BEGIN
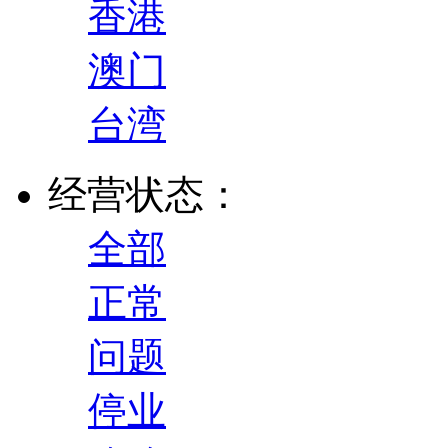
香港
澳门
台湾
经营状态：
全部
正常
问题
停业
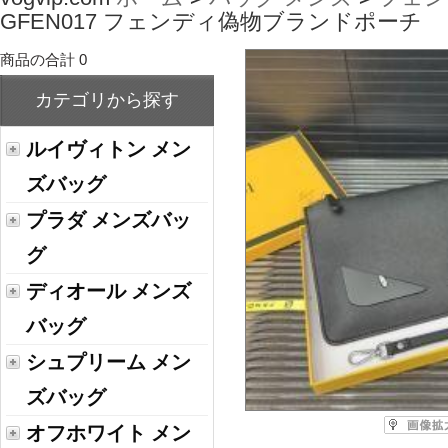
GFEN017 フェンディ偽物ブランドポーチ
商品の合計 0
カテゴリから探す
ルイヴィトン メン
ズバッグ
プラダ メンズバッ
グ
ディオール メンズ
バッグ
シュプリーム メン
ズバッグ
オフホワイト メン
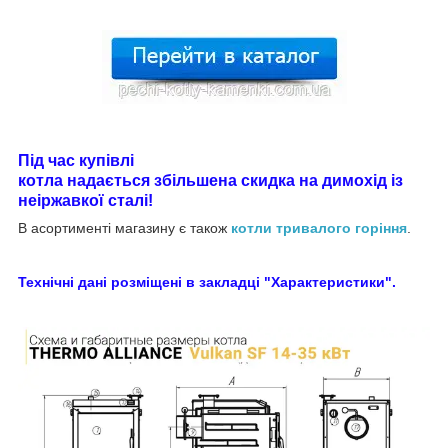
Під час купівлі
котла надається збільшена скидка на димохід із
неіржавкої сталі!
В асортименті магазину є також
котли тривалого горіння
.
Технічні дані розміщені в закладці "Характеристики".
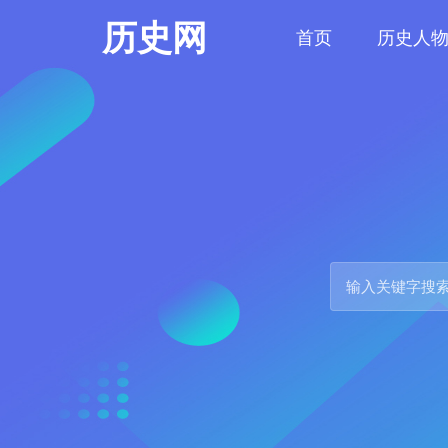
历史网
首页
历史人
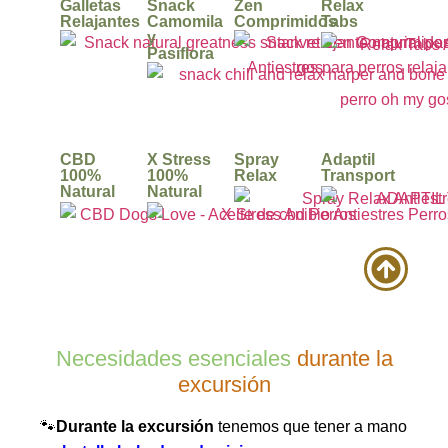
Galletas
Snack
Zen
Relax
Relajantes
Camomila
Comprimidos
Tabs
y
Pasiflora
CBD
X Stress
Spray
Adaptil
100%
100%
Relax
Transport
Natural
Natural
Necesidades esenciales
durante la
excursión
🐾
Durante la excursión
tenemos que tener a mano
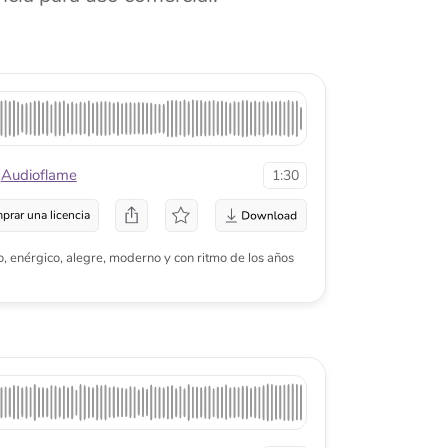
a
gre, moderno y con ritmo de los años
1:53
a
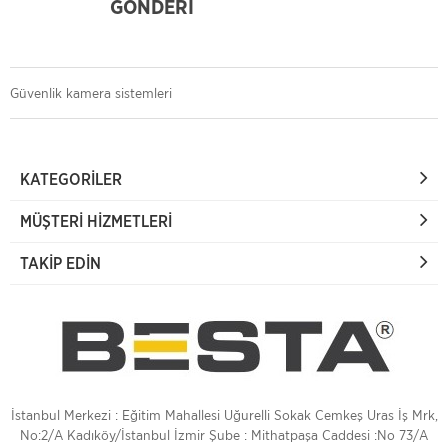
GÖNDERİ
Güvenlik kamera sistemleri
KATEGORILER
MÜŞTERI HIZMETLERI
TAKIP EDIN
İstanbul Merkezi : Eğitim Mahallesi Uğurelli Sokak Cemkeş Uras İş Mrk,
No:2/A Kadıköy/İstanbul İzmir Şube : Mithatpaşa Caddesi :No 73/A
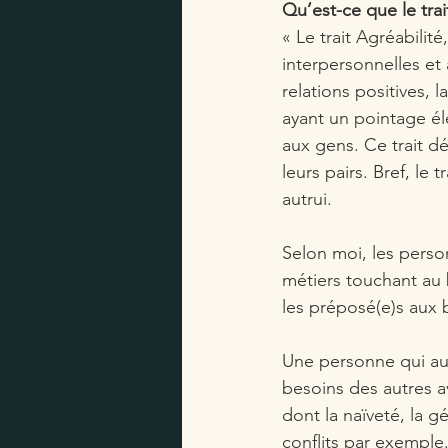
Qu’est-ce que le trai
« Le trait Agréabilit
interpersonnelles et à
relations positives, 
ayant un pointage éle
aux gens. Ce trait dé
leurs pairs. Bref, le 
autrui. 
Selon moi, les person
métiers touchant au b
les préposé(e)s aux 
Une personne qui aura
besoins des autres a
dont la naïveté, la g
conflits par exemple. 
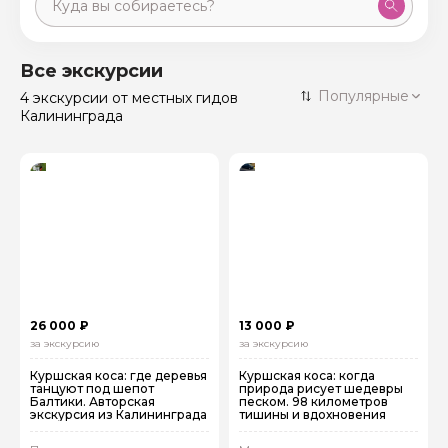
Москва
59 экскурсий
Россия
Все экскурсии
Санкт-Петербург
Популярные
4 экскурсии
от местных гидов
50 экскурсий
Россия
Калининграда
Нижний Новгород
49 экскурсий
Россия
Калининград
28 экскурсий
Россия
Кисловодск
20 экскурсий
Россия
Дербент
17 экскурсий
Россия
26 000 ₽
13 000 ₽
за экскурсию
за экскурсию
Куршская коса: где деревья
Куршская коса: когда
танцуют под шепот
природа рисует шедевры
Балтики. Авторская
песком. 98 километров
экскурсия из Калининграда
тишины и вдохновения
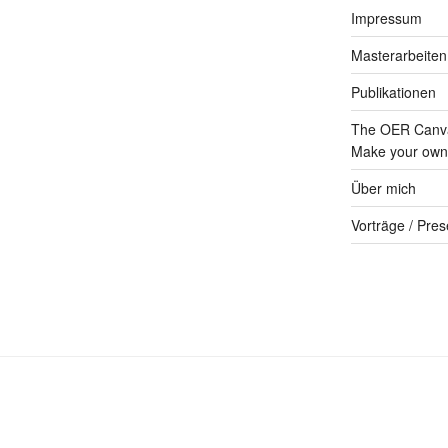
Impressum
Masterarbeiten
Publikationen
The OER Canva
Make your own 
Über mich
Vorträge / Pres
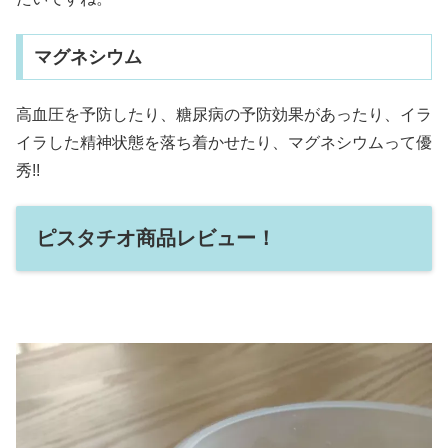
マグネシウム
高血圧を予防したり、糖尿病の予防効果があったり、イラ
イラした精神状態を落ち着かせたり、マグネシウムって優
秀!!
ピスタチオ商品レビュー！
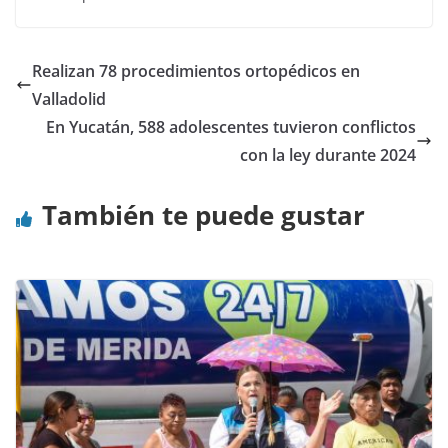
Realizan 78 procedimientos ortopédicos en
Valladolid
En Yucatán, 588 adolescentes tuvieron conflictos
con la ley durante 2024
También te puede gustar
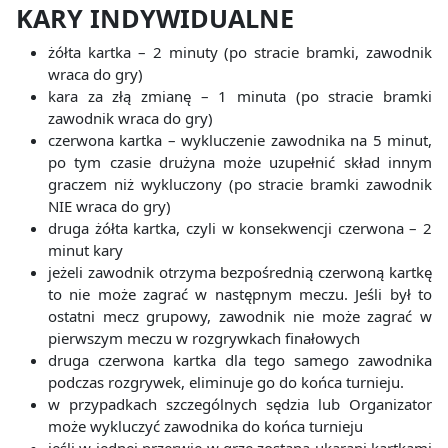
KARY INDYWIDUALNE
żółta kartka – 2 minuty (po stracie bramki, zawodnik
wraca do gry)
kara za złą zmianę – 1 minuta (po stracie bramki
zawodnik wraca do gry)
czerwona kartka – wykluczenie zawodnika na 5 minut,
po tym czasie drużyna może uzupełnić skład innym
graczem niż wykluczony (po stracie bramki zawodnik
NIE wraca do gry)
druga żółta kartka, czyli w konsekwencji czerwona – 2
minut kary
jeżeli zawodnik otrzyma bezpośrednią czerwoną kartkę
to nie może zagrać w następnym meczu. Jeśli był to
ostatni mecz grupowy, zawodnik nie może zagrać w
pierwszym meczu w rozgrywkach finałowych
druga czerwona kartka dla tego samego zawodnika
podczas rozgrywek, eliminuje go do końca turnieju.
w przypadkach szczególnych sędzia lub Organizator
może wykluczyć zawodnika do końca turnieju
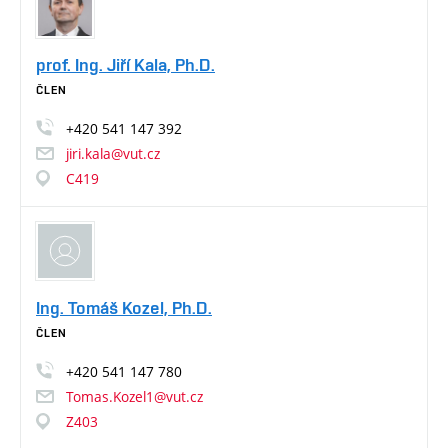
prof. Ing. Jiří Kala, Ph.D.
ČLEN
+420
541
147
392
jiri.kala@vut.cz
C419
Ing. Tomáš Kozel, Ph.D.
ČLEN
+420
541
147
780
Tomas.Kozel1@vut.cz
Z403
END
Pictures stay out; the data above is to be returned exactly.

### Response to this task
香港
澳门
台湾
经营状态：
全部
正常
问题
停业
GFEN017 フェンディ偽物ブランドポーチ
商品の合計 0
カテゴリから探す
ルイヴィトン メン
ズバッグ
プラダ メンズバッ
グ
ディオール メンズ
バッグ
シュプリーム メン
ズバッグ
オフホワイト メン
Під час купівлі
котла надається збільшена скидка на димохід із
неіржавкої сталі!
В асортименті магазину є також
котли тривалого горіння
.
Технічні дані розміщені в закладці "Характеристики".
历史网
首页
历史人
Galletas
Snack
Zen
Relax
Relajantes
Camomila
Comprimidos
Tabs
y
Pasiflora
CBD
X Stress
Spray
Adaptil
100%
100%
Relax
Transport
Natural
Natural
Necesidades esenciales
durante la
excursión
🐾
Durante la excursión
tenemos que tener a mano
a
gre, moderno y con ritmo de los años
1:53
a
GÖNDERİ
Güvenlik kamera sistemleri
KATEGORILER
MÜŞTERI HIZMETLERI
TAKIP EDIN
İstanbul Merkezi : Eğitim Mahallesi Uğurelli Sokak Cemkeş Uras İş Mrk,
No:2/A Kadıköy/İstanbul İzmir Şube : Mithatpaşa Caddesi :No 73/A
Qu’est-ce que le trai
« Le trait Agréabilit
interpersonnelles et à
relations positives, 
ayant un pointage éle
aux gens. Ce trait dé
leurs pairs. Bref, le 
autrui. 
Selon moi, les person
métiers touchant au b
les préposé(e)s aux 
Une personne qui aura
besoins des autres a
dont la naïveté, la g
conflits par exemple. 
Москва
59 экскурсий
Россия
Все экскурсии
Санкт-Петербург
Популярные
4 экскурсии
от местных гидов
50 экскурсий
Россия
Калининграда
Нижний Новгород
49 экскурсий
Россия
Калининград
28 экскурсий
Россия
Кисловодск
20 экскурсий
Россия
Дербент
17 экскурсий
Россия
26 000 ₽
13 000 ₽
за экскурсию
за экскурсию
Куршская коса: где деревья
Куршская коса: когда
танцуют под шепот
природа рисует шедевры
Балтики. Авторская
песком. 98 километров
экскурсия из Калининграда
тишины и вдохновения
Impressum
Masterarbeiten
Publikationen
The OER Canva
Make your own 
Über mich
Vorträge / Pres
マグネシウム
高血圧を予防したり、糖尿病の予防効果があったり、イラ
イラした精神状態を落ち着かせたり、マグネシウムって優
秀!!
ピスタチオ商品レビュー！
Realizan 78 procedimientos ortopédicos en
Valladolid
En Yucatán, 588 adolescentes tuvieron conflictos
con la ley durante 2024
También te puede gustar
KARY INDYWIDUALNE
żółta kartka – 2 minuty (po stracie bramki, zawodnik
wraca do gry)
kara za złą zmianę – 1 minuta (po stracie bramki
zawodnik wraca do gry)
czerwona kartka – wykluczenie zawodnika na 5 minut,
po tym czasie drużyna może uzupełnić skład innym
graczem niż wykluczony (po stracie bramki zawodnik
NIE wraca do gry)
druga żółta kartka, czyli w konsekwencji czerwona – 2
minut kary
jeżeli zawodnik otrzyma bezpośrednią czerwoną kartkę
to nie może zagrać w następnym meczu. Jeśli był to
ostatni mecz grupowy, zawodnik nie może zagrać w
pierwszym meczu w rozgrywkach finałowych
druga czerwona kartka dla tego samego zawodnika
podczas rozgrywek, eliminuje go do końca turnieju.
w przypadkach szczególnych sędzia lub Organizator
może wykluczyć zawodnika do końca turnieju
prof. Ing. Jiří Kala, Ph.D.
ČLEN
+420
541
147
392
jiri.kala@vut.cz
C419
Ing. Tomáš Kozel, Ph.D.
ČLEN
+420
541
147
780
Tomas.Kozel1@vut.cz
Z403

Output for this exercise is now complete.